The Financial Conduct Authority’s chief executive has pledged a tougher crackdown on fraud outside of its remit which involved regulated financial services firms, but warned this would come at a cost.
In the regulator's response to the Treasury Committee's report into its handling of the London Capital & Finance debacle, published today (September 13), Nikhil Rathi said tackling more effectively the issue of fraud risks that are outside the perimeter of regulation but involve authorised firms "will be a key aspect of the FCA’s surveillance, triage and interventions work as it evolves".
He said the FCA would be taking steps to improve its partnerships with government and law enforcement but warned the success of this work would depend upon the extent to which tackling fraud is a collective effort at a national level.
"We need law enforcement partners to step in and step up. They have the necessary jurisdiction, and need to be supported with adequate resources if we are to work effectively together," he said.

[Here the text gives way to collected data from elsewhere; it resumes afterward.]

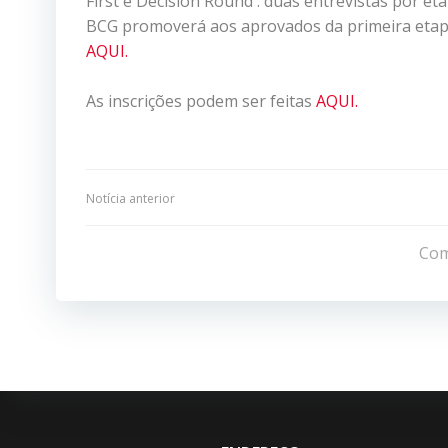
First e Decision Round : duas entrevistas por e
BCG promoverá aos aprovados da primeira etapa 
AQUI.
As inscrições podem ser feitas
AQUI.
Navegação
Notícia anterior
de
Com
Post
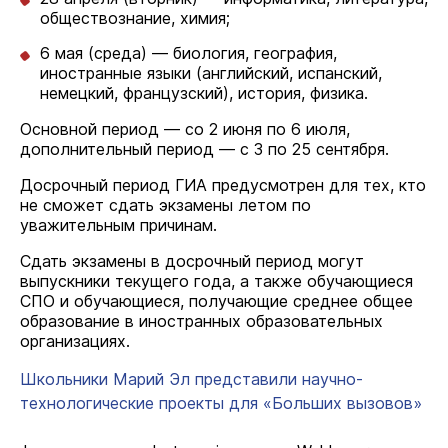
обществознание, химия;
6 мая (среда) — биология, география,
иностранные языки (английский, испанский,
немецкий, французский), история, физика.
Основной период — со 2 июня по 6 июля,
дополнительный период — с 3 по 25 сентября.
Досрочный период ГИА предусмотрен для тех, кто
не сможет сдать экзамены летом по
уважительным причинам.
Сдать экзамены в досрочный период могут
выпускники текущего года, а также обучающиеся
СПО и обучающиеся, получающие среднее общее
образование в иностранных образовательных
организациях.
Школьники Марий Эл представили научно-
технологические проекты для «Больших вызовов»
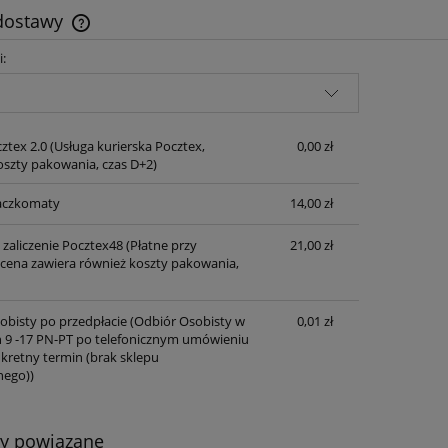
 dostawy
i:
Cena nie zawiera ewentualnych kosztów
płatności
ztex 2.0
(Usługa kurierska Pocztex,
0,00 zł
oszty pakowania, czas D+2)
aczkomaty
14,00 zł
 zaliczenie Pocztex48
(Płatne przy
21,00 zł
 cena zawiera również koszty pakowania,
obisty po przedpłacie
(Odbiór Osobisty w
0,01 zł
 9 -17 PN-PT po telefonicznym umówieniu
nkretny termin (brak sklepu
nego))
ty powiązane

He added: "We appreciate that these are difficult issues. With police forces now spending less than 1 per cent of its resources on fraud investigations when, according to Action Fraud, fraud accounts for 1 in 3 crimes, we can understand the desire to look to regulators for a greater contribution."
But he warned reconfiguring the FCA to prosecute serious and volume frauds would involve "major up-front investment and
significant time to operationalise, and would require an ongoing source of funding".
All this could lead to the FCA spending time and money prosecuting cases "when those resources could have greater impact through prioritising measures which protect consumers of financial services, and prevent fraud by authorised firms".
The report by the committee, titled the Financial Conduct Authority’s Regulation of London Capital & Finance plc, had labelled the FCA’s handling of LCF as “one of the largest conduct regulatory failures in decades”.
At the time, it urged the FCA to implement a change in culture to protect consumers and financial markets.
The MPs argued there was an “over-reliance on collective responsibility” at the regulator which might "deny visible accountability".
In response Rathi repeated the apology made previously by its chairman for the errors the FCA had made.
He said: “We know that London Capital & Finance’s (LCF’s) collapse has had a significant impact on the lives of many individuals who invested money they could not afford to lose. My colleagues and I will learn from the mistakes that have been made.”
A Treasury-commissioned independent investigation into the collapse of LCF, led by Dame Elizabeth Gloster, had also rebuked the regulator for "significant gaps and weaknesses" in its policies and practices in December 2020.
Rathi told the MPs the FCA had committed to implementing the recommendations made by Dame Elizabeth, including on staff training, strengthening processes and policies, and improving how it shares and uses information.
“Alongside these targeted steps, we are also taking forward wider changes in our structure, culture and strategic investment programme to ensure that we are able to identify and assertively tackle misconduct in the financial services sector,” Rathi said.